I used to make a lot of effort but I stopped recently as it was never reciprocated and I think my mum's a bit miffed. Every year she just wanted to know specifically what I wanted and used to just order stuff off Amazon.

Likewise she didn't get anything for my daughter, one of only two grandchildren she has, for Xmas.... punishment I guess for not taking her to see her or making much effort with them

When I was younger I never got anything I wanted for Xmas, it was always just cheap stuff / tat, and if I needed clothes they were always too expensive. Probably when shopping with my mum twice in my life

AttilaTheMeerkat · 03/02/2023 07:02

winning easy

My MIL did the the self same behaviour re asking what we would like and then Amazon ordering. She’s a narcissist too.

OP posts:
AttilaTheMeerkat · 03/02/2023 08:06

DuchessofEndor

Narcissists are truly crap gift givers. Narcissists give gifts with an eye to maintaining a relationship with the giver and to maintaining control in that relationship.

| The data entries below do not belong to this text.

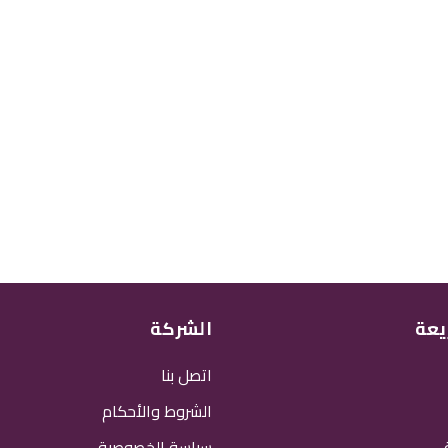
يعة
الشركة
اتصل بنا
الشروط والأحكام
سياسة الخصوصية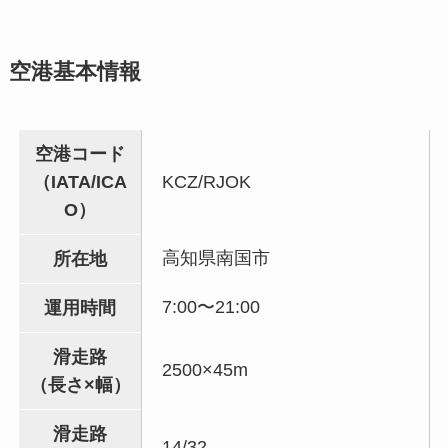
空港基本情報
空港コード
（IATA/ICA
KCZ/RJOK
O）
高知県南国市
所在地
7:00〜21:00
運用時間
滑走路
2500×45m
（長さ×幅）
滑走路
14/32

Narcissists totally lack empathy, so they don't know what you want or like and, evidently, they don't care either; second, they think their opinions are better and more important than anyone else's, so they'll give you what they think you ought to want, regardless of what you may have said when asked what you wanted for your birthday/Christmas; third, they're stingy and will give as gifts stuff that's just lying around their house, such as possessions that they no longer have any use for, or in really choice instances return to you something that was yours in the first place. In fact, as a practical matter, the surest way NOT to get what you want from a narcissist is to ask for it as your chances are better if you just keep quiet, because every now and then the narcissist will hit on the right thing by random accident.